1. 腫瘍細胞(Tumor Cells)
TIF1γ変異遺伝子(TIF1γ mutated genes):
腫瘍細胞内でTIF1γ遺伝子に変異が生じます。
mRNAの生成:
TIF1γ変異遺伝子からmRNAが転写されます。
TIF1γタンパク質(TIF1γ protein):
mRNAが翻訳されてTIF1γタンパク質が生成されます。このタンパク質は新たな抗原(ネオアンチゲン)として機能します。

2. 抗TIF1γ抗体(Anti-TIF1γ antibodies)体内でTIF1γタンパク質に対する抗体が生成され、これが筋肉組織や腫瘍細胞に作用します。

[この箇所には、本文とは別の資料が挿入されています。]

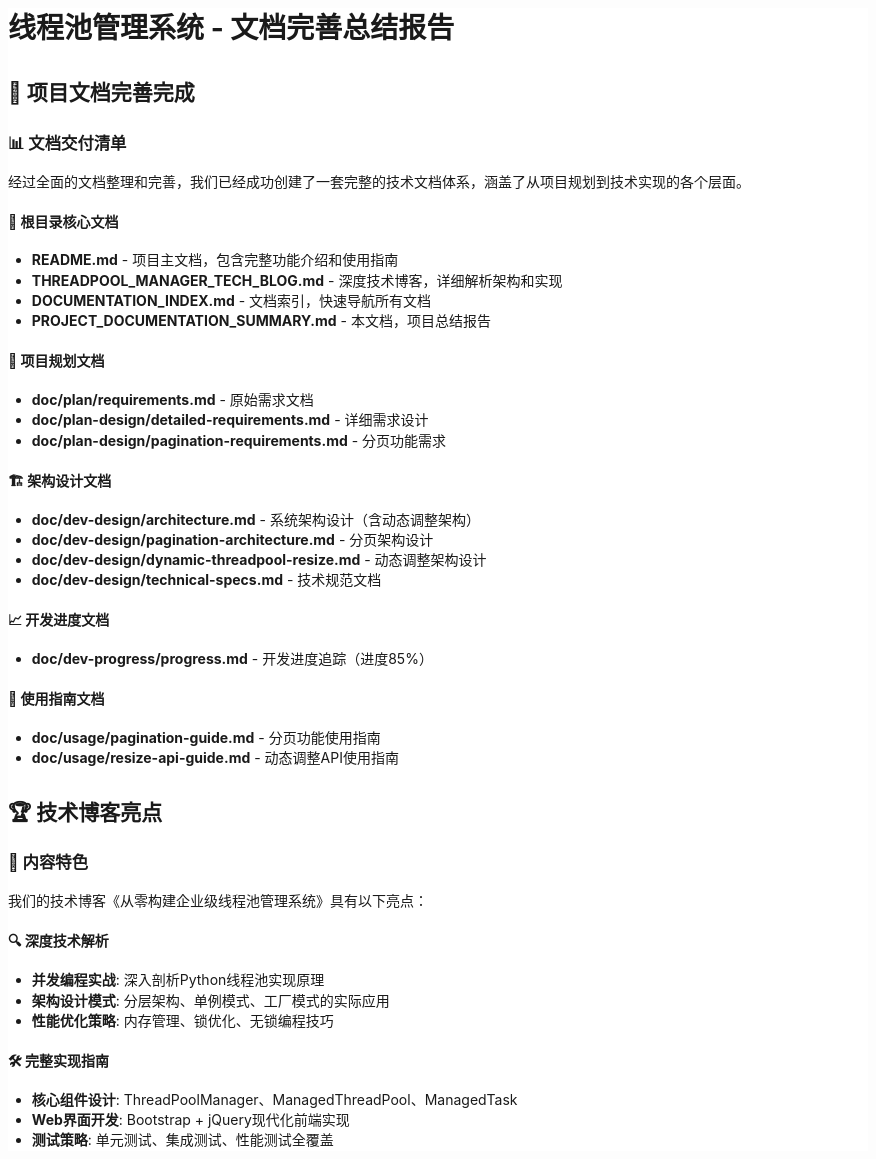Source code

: # 线程池管理系统 - 文档完善总结报告

## 🎯 项目文档完善完成

### 📊 文档交付清单

经过全面的文档整理和完善，我们已经成功创建了一套完整的技术文档体系，涵盖了从项目规划到技术实现的各个层面。

#### 📁 根目录核心文档

- **README.md** - 项目主文档，包含完整功能介绍和使用指南
- **THREADPOOL_MANAGER_TECH_BLOG.md** - 深度技术博客，详细解析架构和实现
- **DOCUMENTATION_INDEX.md** - 文档索引，快速导航所有文档
- **PROJECT_DOCUMENTATION_SUMMARY.md** - 本文档，项目总结报告

#### 📁 项目规划文档

- **doc/plan/requirements.md** - 原始需求文档
- **doc/plan-design/detailed-requirements.md** - 详细需求设计
- **doc/plan-design/pagination-requirements.md** - 分页功能需求

#### 🏗️ 架构设计文档

- **doc/dev-design/architecture.md** - 系统架构设计（含动态调整架构）
- **doc/dev-design/pagination-architecture.md** - 分页架构设计
- **doc/dev-design/dynamic-threadpool-resize.md** - 动态调整架构设计
- **doc/dev-design/technical-specs.md** - 技术规范文档

#### 📈 开发进度文档

- **doc/dev-progress/progress.md** - 开发进度追踪（进度85%）

#### 📖 使用指南文档

- **doc/usage/pagination-guide.md** - 分页功能使用指南
- **doc/usage/resize-api-guide.md** - 动态调整API使用指南

## 🏆 技术博客亮点

### 🚀 内容特色

我们的技术博客《从零构建企业级线程池管理系统》具有以下亮点：

#### 🔍 深度技术解析

- **并发编程实战**: 深入剖析Python线程池实现原理
- **架构设计模式**: 分层架构、单例模式、工厂模式的实际应用
- **性能优化策略**: 内存管理、锁优化、无锁编程技巧

#### 🛠️ 完整实现指南

- **核心组件设计**: ThreadPoolManager、ManagedThreadPool、ManagedTask
- **Web界面开发**: Bootstrap + jQuery现代化前端实现
- **测试策略**: 单元测试、集成测试、性能测试全覆盖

3. 筋肉(Muscle)筋炎(Myositis):
筋肉の再生細胞に対する自己免疫反応が誘発され、筋炎が発生します。

Neuromuscular Disorders 29 (2019) 819–825

Pearl:肥大性(肺性)骨関節症(HOA)の骨膜炎の主な発生部位は、脛骨と腓骨、膝、足首である

comment:One is the clubbing of distal phalanges of fingers and/or toes, the other an inflammatory, proliferative periostitis causing bone and joint pain and occasionally even synovitis
and effusion. The predominant locations are tibia and fibula, knees, and ankles. 
・HOA は、2 つの特徴的な症状を特徴とする。1 つは、手指および/または足指の末節骨の棍棒状変形であり、もう 1 つは、骨および関節の痛み、さらには滑膜炎や滲出液を引き起こす炎症性増殖性骨膜炎である。
・主な発生部位は、脛骨と腓骨、膝、足首である。原発性肺癌における HOA の頻度は 1%と報告されている。
・腫瘍細胞によって生成される血小板由来増殖因子 (PDGF) または血管内皮増殖因子 (VEGF) の両方が HOA の発症に寄与していることが明らかになっている。

骨シンチ

Pearl:腫瘍誘発性骨軟化症(Tumor-Induced Osteomalacia:TIO)におけるリン酸カルシウム代謝の不均衡の原因は、循環線維芽細胞増殖因子 23 (FGF23、フォスファトニン) の高濃度による顕著な腎臓リン酸喪失である

comment:The reason for the imbalance in phosphate-calcium metabolism is marked renal phosphate wasting, due to high concentrations of circulating fibroblast growth
factor 23 (FGF23, phosphatonin). 
・TIO は、進行性の骨痛、自然骨折、筋力低下、疲労を伴う他の形態の骨軟化症と臨床的に区別がつかない。生化学的パターンは、低リン血症、高リン尿症、正常カルシウムおよび副甲状腺ホルモン、正常から低レベルのカルシトリオール(ビタミンD)、および増加したアルカリホスファターゼで構成される。
・リン酸カルシウム代謝の不均衡の原因は、循環線維芽細胞増殖因子 23 (FGF23、フォスファトニン) の高濃度による顕著な腎臓リン酸喪失である。FGF23 は近位尿細管でのリン酸の再吸収を阻害し、骨芽細胞の分化および骨の基質石灰化を抑制する。
・ほとんどの場合、FGF23 は間葉系腫瘍 (混合結合組織変異) によって生成される。